Last week and the week before, I managed to wade through all the interviews, exams and paperwork associated with the end of a semester, and now I couldn’t be farther from that atmosphere. I’m writing this post sitting in an outdoor bar/restaurant in Bangkok on one of the side streets of Sukhumvit Road, one of the main thoroughfares and tourist areas of The Big Mango. I said goodbye to each of my classes and most of my students were happy to see me go, ummm . . . , that is to say, they wished me well on my vacation. If you’re interested, you can view the class photos I took here.
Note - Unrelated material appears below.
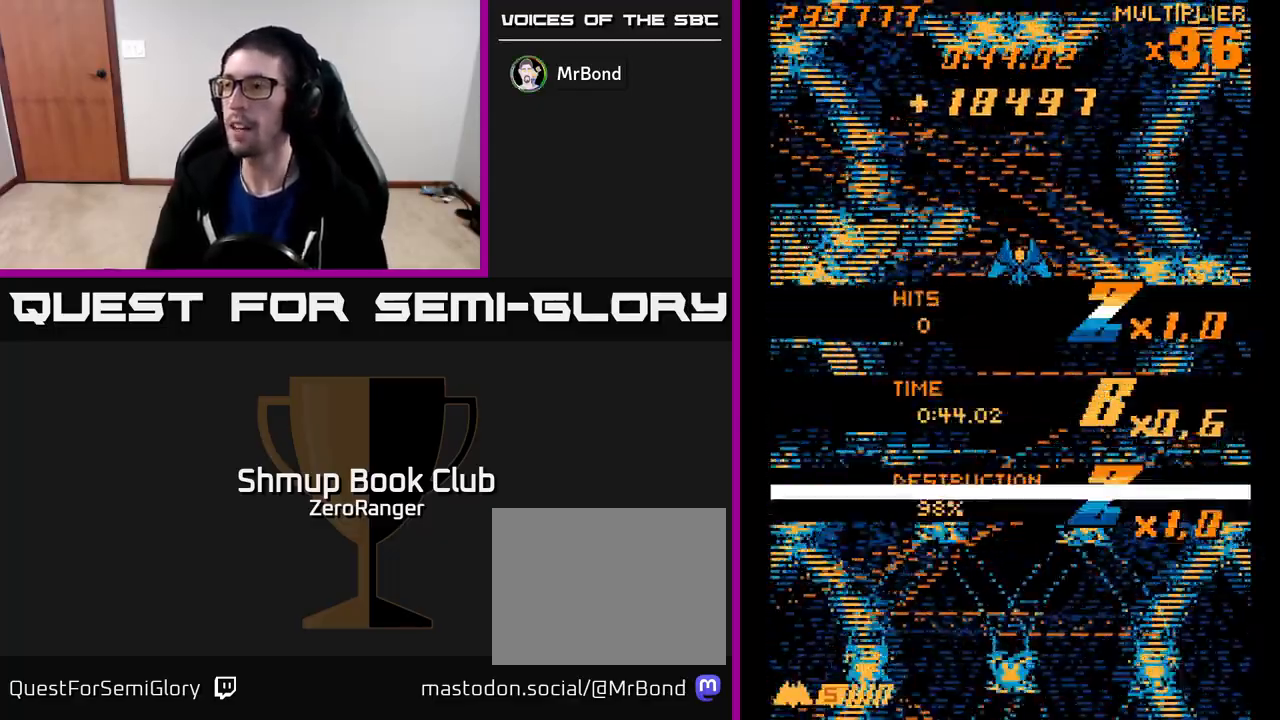
{"buttons": ["A", "DPAD_DOWN", "DPAD_RIGHT"], "left_stick": "center", "events": [[450, "A", "down"], [483, "DPAD_DOWN", "down"], [483, "DPAD_RIGHT", "down"]]}
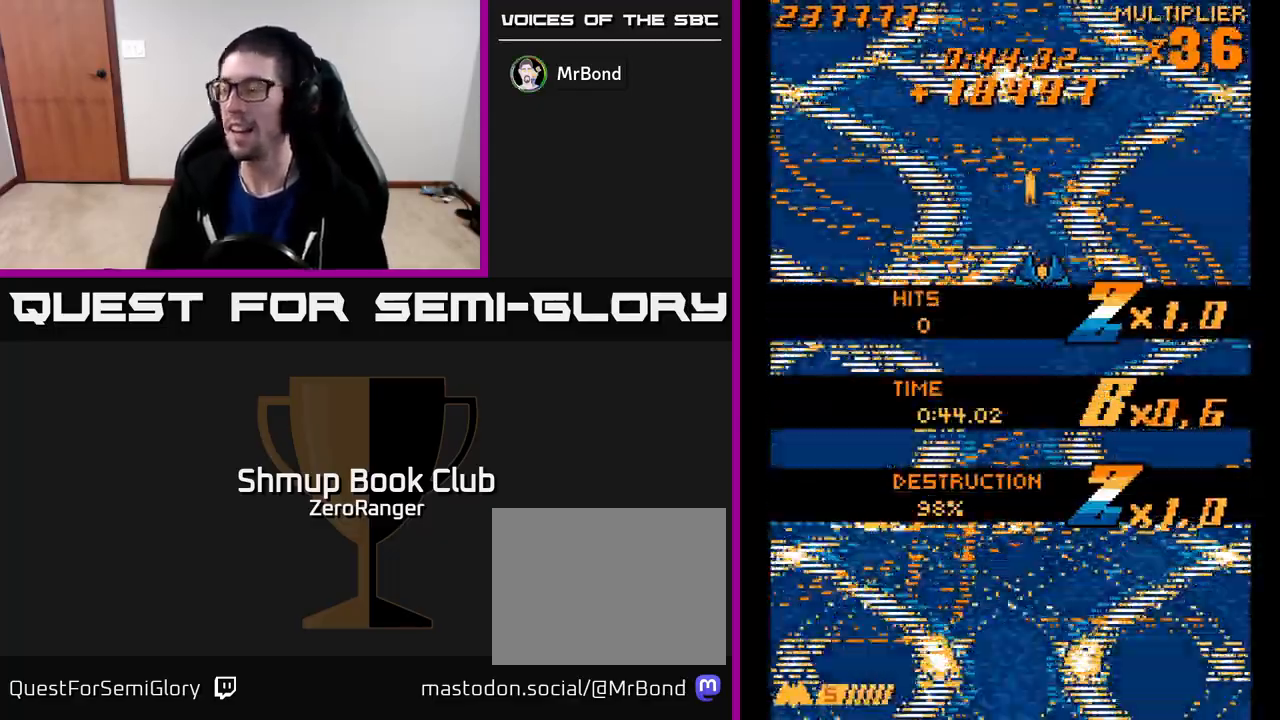
{"buttons": [], "left_stick": "center", "events": [[200, "DPAD_RIGHT", "up"], [217, "DPAD_DOWN", "up"], [300, "A", "up"]]}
When I left Incheon Airport yesterday, it was raining and had been doing so for hours. Bangkok, in contrast, was sunny, humid and hot. When I walked out of air-conditioned Suvarnabhumi Airport, I was smacked in the face with the sights, sounds, smells, and feelings of Bangkok. I suppose it was more like my senses being eveloped by a big, wet dish rag as I was immediately soaking with sweat. However, it was not an unfamiliar nor unpleasant feeling, but more like a welcoming one. For those who’ve never visited Thailand before, the impression can be overwhelming and off-putting, or addicting. I’m addicted.
The best time to see the city is in the early morning, before all the hustle and bustle begins and when it’s still fairly cool. That’s what I did today, taking the sky train a few stops up Sukhumvit from the Nana stop, where my hotel is located, then walking to the MBK (Mahboonkrong) shopping mall, with time out to take a few photos of the Central World mall, site of a huge fire during the recent protests.
Here’s a shot of the former Zen World, an upscale portion of the huge mall. This one’s from my compact digital cam, and when I return to Korea, I’ll post some from the big DSLR.
(EDIT: I keep beating my head against a brick wall, trying to upload the photo using the computer from an Internet shop near my hotel, but it just isn’t working. I’ll try again at another time and place.)
(EDIT AGAIN: Got it uploaded finally.)
It was a nice walk, with the only bummer being that I lost my Mio watch, which has a built-in heart-rate monitor, timer, and calorie counter. It cost about $100 and it was great for jogging. The watchband had broken and I had put it in my bag where my camera was at. There was about 3/4 of the band still attached to the watch, and when I took out the camera, the band must have hooked onto the camera strap and then fallen to the ground unnoticed by me. I’ll probably order a new one from Amazon.com. In the meantime, I’ll get a cheap timepiece here. In fact, I saw a street vendor who is selling Rolexes for $20. Wow, what a great deal!
I’m taking the train to Nong Khai tomorrow evening to go see Nai. I’ll post more later.